- Text -
━━━━━━━━━━
WALL STREET JOURNAL: Ohio Governor John Kasich Weighs Jumping Into 2016 Fray
As originally appearing in The Wall Street Journal


MANCHESTER, N.H.—Ohio Gov. John Kasich is thinking about running for president, but he faces a question: In the crowded field of Republicans preparing to run, is there room for one more?

Mr. Kasich on Tuesday came to New Hampshire, home of the first-in-the-nation primary, to test the waters for his distinctive brand of Republicanism. His style has more in common with the “compassionate conservatism” of George W. Bush than the combative conservatism of Sen. Ted Cruz, who Monday became the first major candidate to formally enter the 2016 race.

The Ohio governor spoke at “Politics and Eggs,” a breakfast institution that is a familiar stop for presidential candidates. He also toured a community college.

“I’m an unorthodox politician, because I’m an ordinary person in a big job,’’ said Mr. Kasich, appearing tieless and sporting a spiky haircut.

Mr. Kasich is known as a social conservative and fiscal hawk. He has been traveling the country to urge state legislatures to pass a balanced-budget amendment to the Constitution, and in his first term he promoted an effort to limit the bargaining powers of public-sector unions, which failed. Those stances put him in step with the party base.
━━━━━━━━━━
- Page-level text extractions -
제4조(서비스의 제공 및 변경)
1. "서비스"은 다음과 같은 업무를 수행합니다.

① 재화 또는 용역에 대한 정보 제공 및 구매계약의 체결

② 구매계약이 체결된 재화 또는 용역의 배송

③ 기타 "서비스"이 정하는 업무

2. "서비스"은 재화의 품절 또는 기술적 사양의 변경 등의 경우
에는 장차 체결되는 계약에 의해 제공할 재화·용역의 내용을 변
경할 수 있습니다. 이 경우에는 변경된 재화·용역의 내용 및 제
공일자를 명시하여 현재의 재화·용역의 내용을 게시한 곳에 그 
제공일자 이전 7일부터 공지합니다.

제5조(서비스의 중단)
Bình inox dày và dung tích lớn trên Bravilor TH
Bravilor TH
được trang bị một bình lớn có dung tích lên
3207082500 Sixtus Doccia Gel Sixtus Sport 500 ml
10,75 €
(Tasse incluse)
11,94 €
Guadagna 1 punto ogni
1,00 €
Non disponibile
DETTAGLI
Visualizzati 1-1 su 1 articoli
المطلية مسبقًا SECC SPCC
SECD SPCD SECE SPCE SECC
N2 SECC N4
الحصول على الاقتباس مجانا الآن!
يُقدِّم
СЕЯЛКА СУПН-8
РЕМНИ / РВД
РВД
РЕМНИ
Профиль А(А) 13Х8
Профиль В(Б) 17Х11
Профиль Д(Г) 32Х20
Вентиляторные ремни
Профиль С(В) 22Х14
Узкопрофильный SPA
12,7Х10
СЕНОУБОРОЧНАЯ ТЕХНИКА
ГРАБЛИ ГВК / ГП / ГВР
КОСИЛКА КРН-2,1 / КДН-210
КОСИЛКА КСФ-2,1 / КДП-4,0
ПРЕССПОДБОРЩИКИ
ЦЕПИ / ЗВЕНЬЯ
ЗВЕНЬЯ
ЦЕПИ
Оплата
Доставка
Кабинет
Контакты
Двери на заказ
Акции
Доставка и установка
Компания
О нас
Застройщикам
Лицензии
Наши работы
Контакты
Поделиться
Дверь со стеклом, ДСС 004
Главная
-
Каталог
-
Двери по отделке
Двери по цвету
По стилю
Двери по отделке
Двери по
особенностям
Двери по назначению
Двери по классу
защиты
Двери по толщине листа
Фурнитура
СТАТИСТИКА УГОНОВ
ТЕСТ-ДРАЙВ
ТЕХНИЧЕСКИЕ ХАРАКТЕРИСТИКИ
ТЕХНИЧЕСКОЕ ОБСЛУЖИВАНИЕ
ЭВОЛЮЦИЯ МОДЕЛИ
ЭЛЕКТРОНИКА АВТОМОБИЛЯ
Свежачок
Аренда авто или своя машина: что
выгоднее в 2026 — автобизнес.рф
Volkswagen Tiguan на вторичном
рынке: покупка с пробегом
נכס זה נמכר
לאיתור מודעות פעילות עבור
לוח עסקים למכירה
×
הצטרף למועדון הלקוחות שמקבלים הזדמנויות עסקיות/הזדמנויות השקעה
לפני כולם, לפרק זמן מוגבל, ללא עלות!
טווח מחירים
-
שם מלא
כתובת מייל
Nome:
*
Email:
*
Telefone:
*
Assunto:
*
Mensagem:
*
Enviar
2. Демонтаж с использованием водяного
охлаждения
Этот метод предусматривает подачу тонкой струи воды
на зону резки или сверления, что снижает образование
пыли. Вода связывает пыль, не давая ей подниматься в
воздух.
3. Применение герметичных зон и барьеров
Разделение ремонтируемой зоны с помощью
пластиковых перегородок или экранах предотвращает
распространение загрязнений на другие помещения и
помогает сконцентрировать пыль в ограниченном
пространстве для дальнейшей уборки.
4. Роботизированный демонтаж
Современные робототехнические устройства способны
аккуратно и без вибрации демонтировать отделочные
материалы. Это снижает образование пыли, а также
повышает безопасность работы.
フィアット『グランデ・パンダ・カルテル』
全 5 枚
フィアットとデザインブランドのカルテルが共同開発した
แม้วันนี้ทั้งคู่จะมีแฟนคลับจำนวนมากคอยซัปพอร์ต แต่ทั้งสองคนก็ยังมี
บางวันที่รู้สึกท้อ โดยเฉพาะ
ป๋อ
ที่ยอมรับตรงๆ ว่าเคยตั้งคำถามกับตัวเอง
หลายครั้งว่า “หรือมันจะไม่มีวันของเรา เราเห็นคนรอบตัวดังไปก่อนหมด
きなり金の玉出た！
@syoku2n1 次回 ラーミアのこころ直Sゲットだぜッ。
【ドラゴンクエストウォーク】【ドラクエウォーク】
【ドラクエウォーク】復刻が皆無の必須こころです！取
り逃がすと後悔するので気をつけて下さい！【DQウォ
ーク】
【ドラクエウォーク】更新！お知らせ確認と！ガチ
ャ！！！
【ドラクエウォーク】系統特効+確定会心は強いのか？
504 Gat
━━━━━━━━━━
- Work instruction -
Print the part of the article on Ohio Governor John Kasich from "MANCHESTER, N.H.—Ohio Gov." up to and including "for one more?".

- Written response -
MANCHESTER, N.H.—Ohio Gov. John Kasich is thinking about running for president, but he faces a question: In the crowded field of Republicans preparing to run, is there room for one more?